La propuesta de Tushnet va en el sentido de encontrar qué derechos son esenciales para el funcionamiento del estado, y por lo tanto, no deberían reformarse a la ligera, y cuáles otros deben ser más laxos, como los derechos sociales o culturales. Otro aspecto que aborda es que debería de haber flexibilidad para que si un tribunal rechaza una ley, esta no se descarte por completo y el legislativo pueda subsanar las fallas o inconsistencias.
Como sea, cuando una sociedad se planta ante un cambio constitucional debe tener presente si la propuesta mejora solo el presente y cómo puede afectar el futuro. El legislador, cuyo puesto se lo debe a la euforia electoral, puede confundirse y creer que las mayorías son estables y permanecerán en el tiempo. Si la historia nos ha enseñado algo es que nada es eterno.
Si Jean-Baptiste Duroselle escribía que Todo imperio perecerá, no está de más ver que las minorías de hoy fueron las mayorías de ayer, y que las mayorías de hoy serán las minorías de mañana. Lo primero que debería plantearse ante una propuesta de reforma es pensar, ¿Qué sucedería si mañana la situación política fuera al revés?
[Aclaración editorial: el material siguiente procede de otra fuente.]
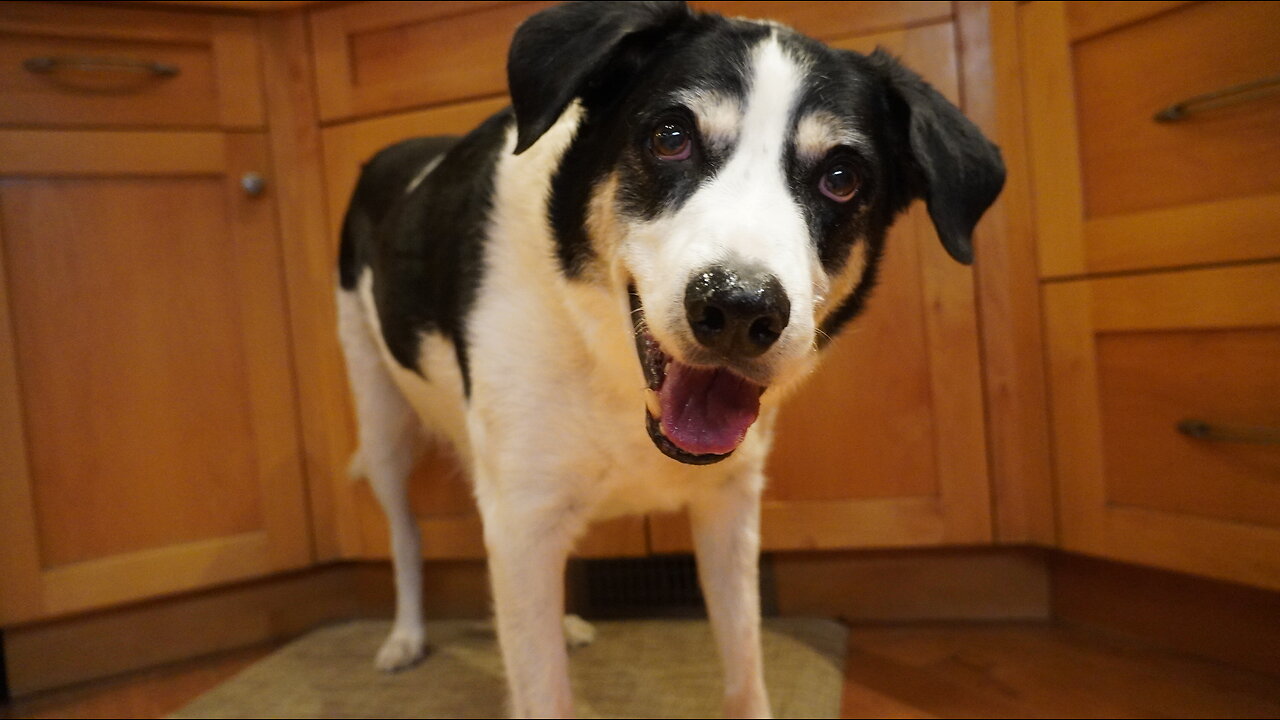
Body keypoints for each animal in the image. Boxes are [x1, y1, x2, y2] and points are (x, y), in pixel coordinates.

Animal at [337, 4, 998, 712]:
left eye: (842, 179)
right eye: (671, 137)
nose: (738, 308)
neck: (612, 366)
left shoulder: (728, 506)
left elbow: (744, 665)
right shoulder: (523, 510)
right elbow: (541, 686)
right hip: (380, 415)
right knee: (405, 533)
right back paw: (405, 637)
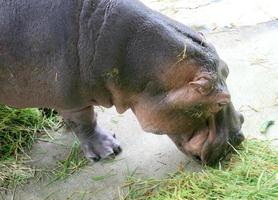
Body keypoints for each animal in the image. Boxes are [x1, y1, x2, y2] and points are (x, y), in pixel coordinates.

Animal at [0, 0, 243, 166]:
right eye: (220, 102)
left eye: (228, 70)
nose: (238, 139)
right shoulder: (72, 99)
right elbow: (85, 121)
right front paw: (110, 150)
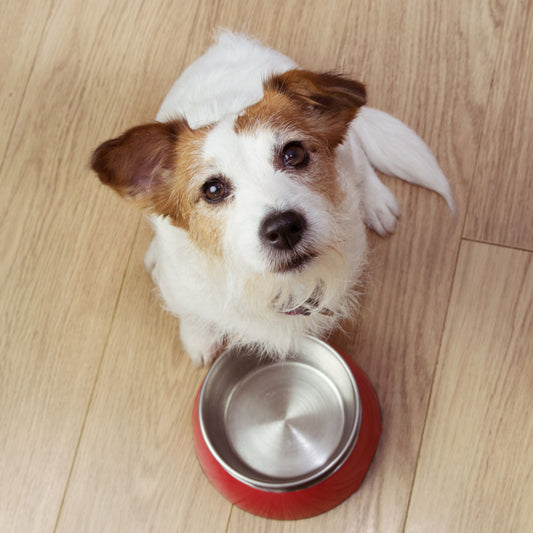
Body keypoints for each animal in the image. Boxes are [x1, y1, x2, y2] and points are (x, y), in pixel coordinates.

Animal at [90, 31, 454, 364]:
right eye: (213, 190)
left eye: (294, 153)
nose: (283, 228)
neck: (269, 286)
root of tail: (229, 40)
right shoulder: (183, 288)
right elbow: (192, 313)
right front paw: (199, 339)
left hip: (348, 149)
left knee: (360, 157)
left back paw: (376, 201)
Digamos que es una actualización a la máxima bíblica de quieras para tu prójimo lo que no quieres para ti.
Stephen Holmes nos habla en Constitucionalismo y democracia, de que hay una tensión entre ambos términos: “la función básica de una constitución es separar ciertas decisiones del proceso democrático, es decir, atar de manos a una comunidad” mientras que la visión contraria es “la democracia no puede quedar paralizada por la camisa de fuerza constitucional”. Por lo tanto, para no quedar entrampados, debemos, regresar a Tushnet y buscar los compromisos básicos constitucionales que no debemos tocar, como, por ejemplo, la existencia misma de la democracia.
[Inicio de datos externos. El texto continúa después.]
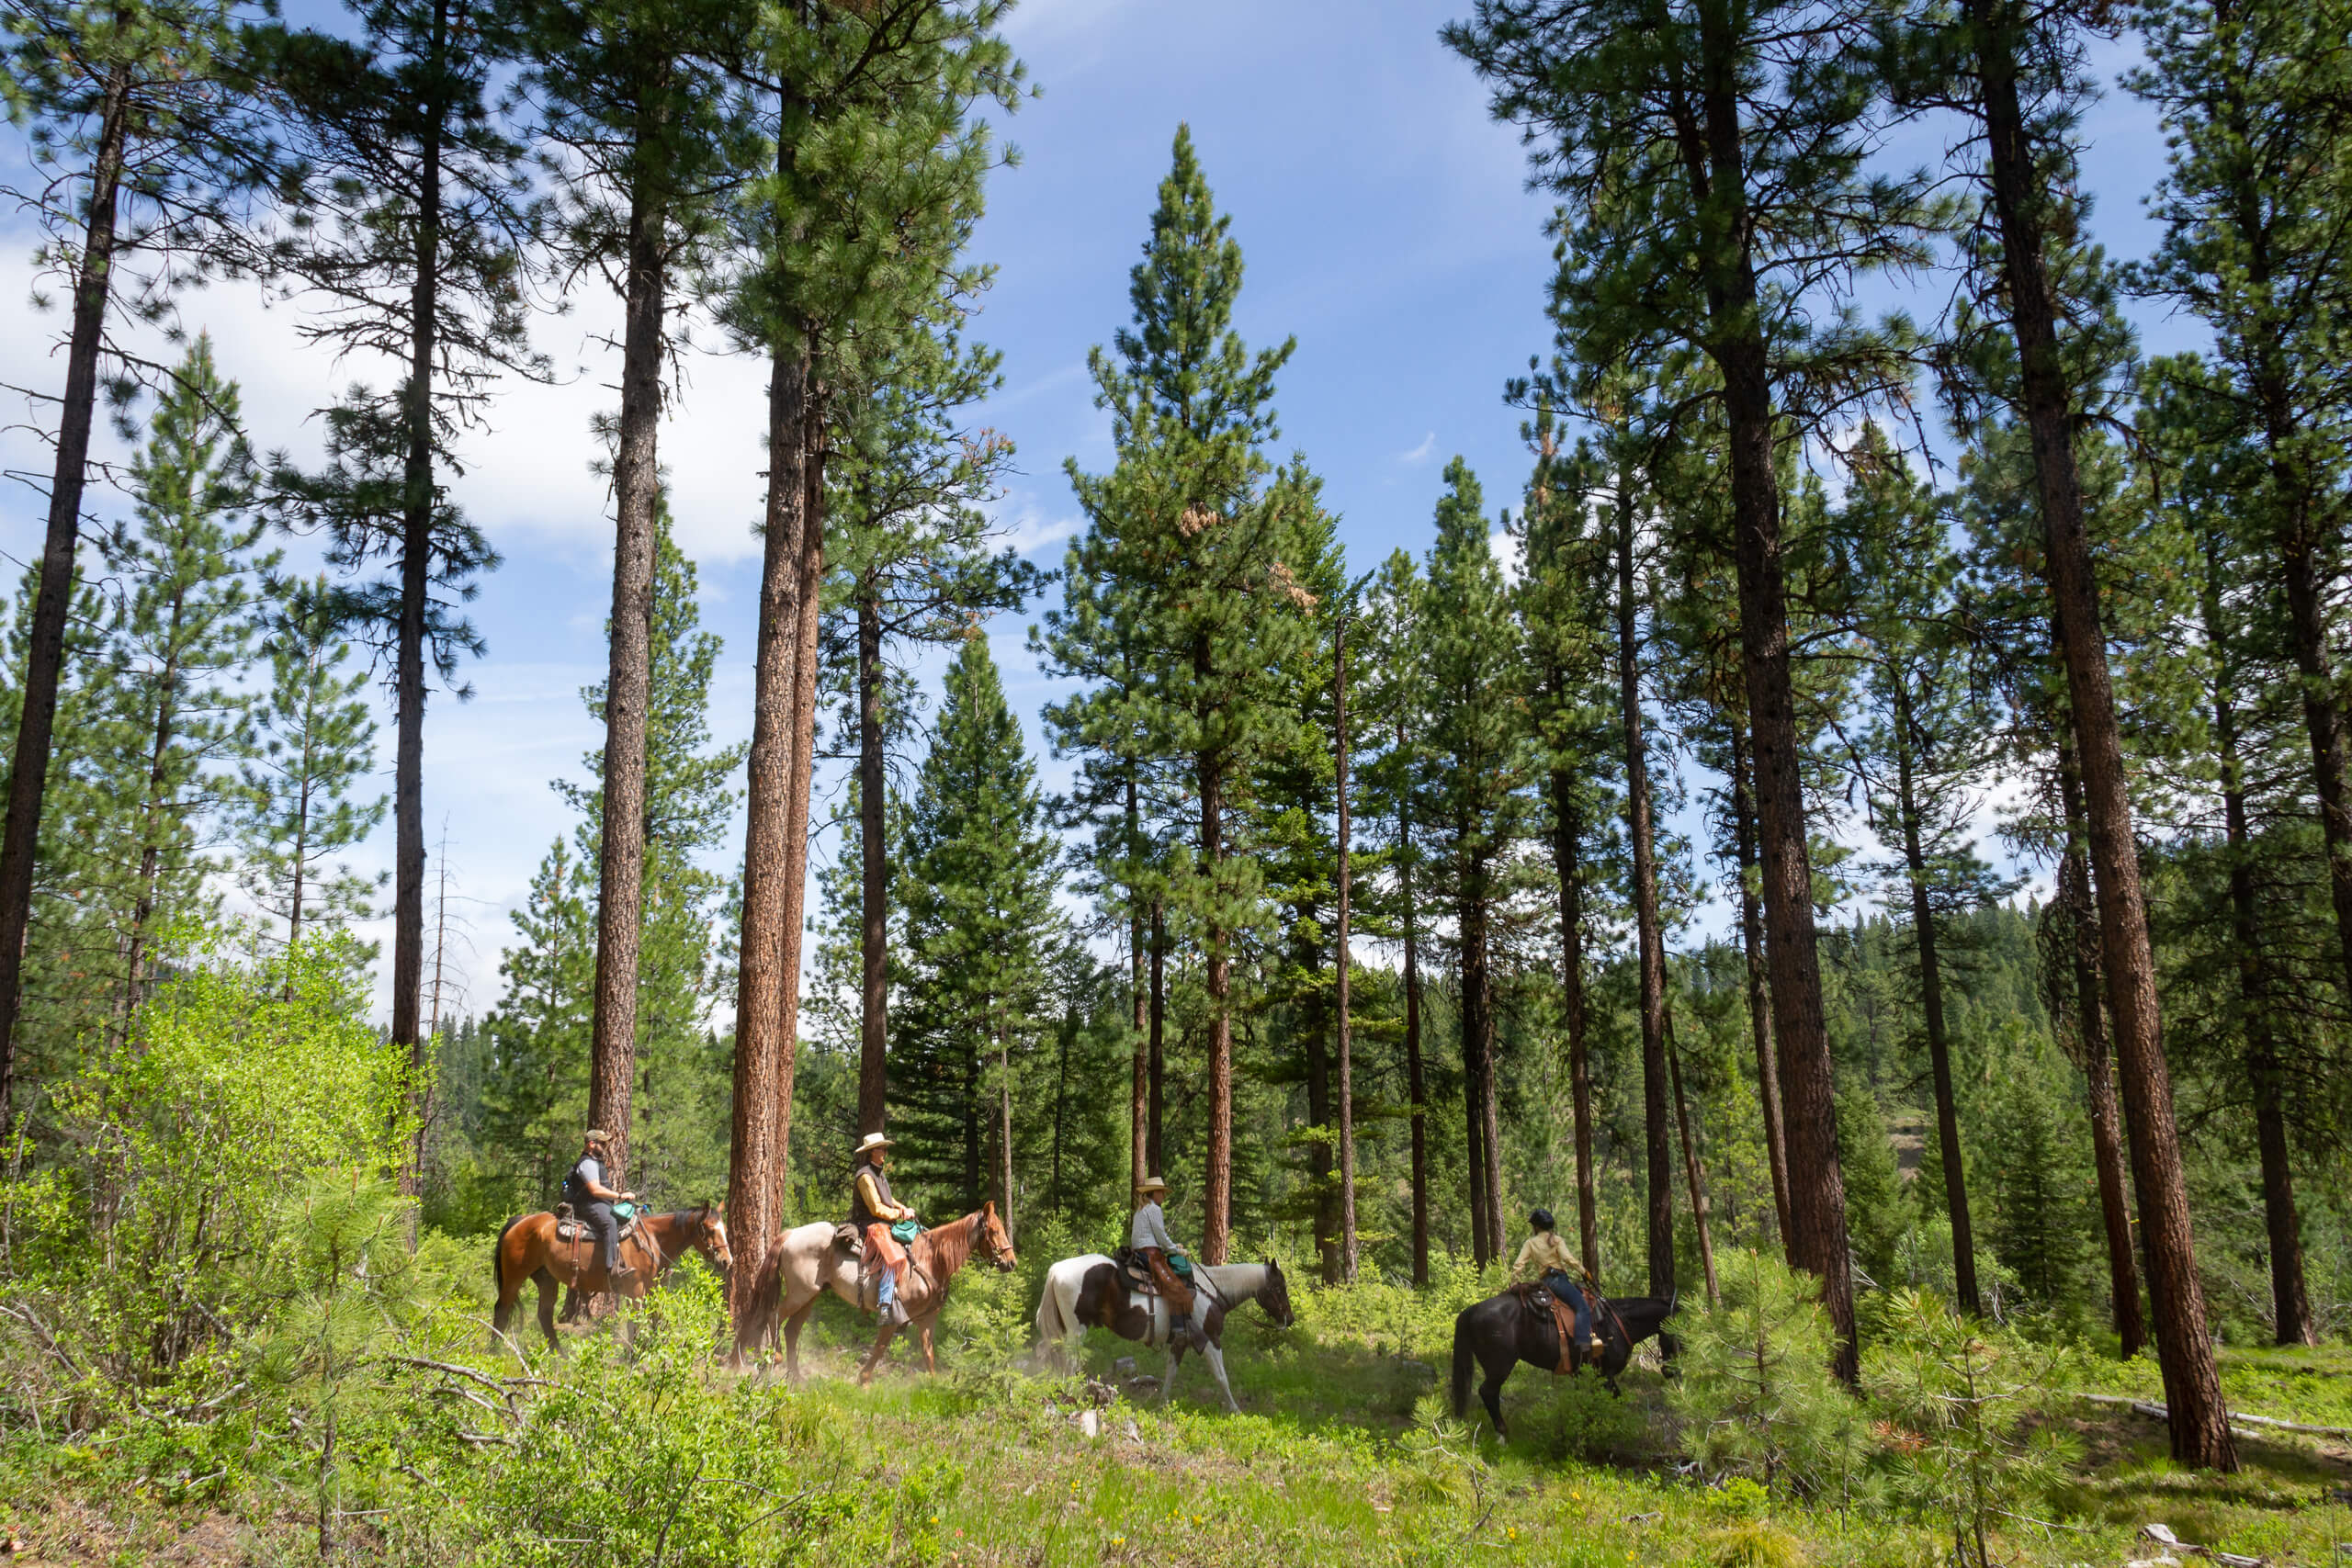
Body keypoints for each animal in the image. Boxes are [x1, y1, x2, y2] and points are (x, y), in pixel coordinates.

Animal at [486, 1203, 724, 1354]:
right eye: (709, 1229)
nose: (726, 1260)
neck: (652, 1239)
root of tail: (521, 1220)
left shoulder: (651, 1290)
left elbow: (655, 1319)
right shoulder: (635, 1290)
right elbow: (635, 1323)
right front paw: (633, 1357)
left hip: (547, 1278)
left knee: (544, 1314)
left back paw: (559, 1354)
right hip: (514, 1276)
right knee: (502, 1309)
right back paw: (494, 1350)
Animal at [733, 1222, 865, 1382]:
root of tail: (791, 1233)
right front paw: (864, 1379)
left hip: (809, 1296)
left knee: (788, 1329)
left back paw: (793, 1376)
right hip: (800, 1294)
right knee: (775, 1317)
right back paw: (776, 1358)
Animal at [855, 1203, 1021, 1382]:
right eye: (995, 1231)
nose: (1012, 1262)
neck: (930, 1261)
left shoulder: (927, 1317)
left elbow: (928, 1354)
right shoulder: (895, 1318)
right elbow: (879, 1348)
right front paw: (863, 1381)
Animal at [1035, 1259, 1298, 1419]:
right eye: (1279, 1287)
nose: (1290, 1318)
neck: (1211, 1293)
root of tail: (1057, 1270)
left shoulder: (1181, 1342)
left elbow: (1170, 1373)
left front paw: (1161, 1405)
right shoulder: (1211, 1341)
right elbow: (1222, 1377)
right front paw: (1235, 1409)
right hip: (1076, 1331)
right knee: (1070, 1363)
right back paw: (1072, 1395)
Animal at [1439, 1279, 1683, 1438]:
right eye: (1680, 1335)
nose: (1671, 1372)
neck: (1618, 1322)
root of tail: (1471, 1310)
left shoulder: (1589, 1375)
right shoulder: (1606, 1375)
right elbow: (1608, 1401)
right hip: (1500, 1366)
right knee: (1488, 1392)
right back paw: (1503, 1434)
Quizá debemos utilizar la métafora que nos regaló Homero en la Odisea: los hombres pueden sucumbir ante el canto de las sirenas, y para evitarlo, fue necesario que Ulises les tapara con cera los oídos a sus marinos, y pedir que lo ataran al mástil porque sabía que esos cantos lo llevarían a su destrucción. Jon Elster retoma la historia para nombrar el libro Ulises y las sirenas, donde explica que hay una paradoja democrática: “cada generación desea ser libre para obligar a sus sucesoras, sin estar obligada por sus predecesoras”.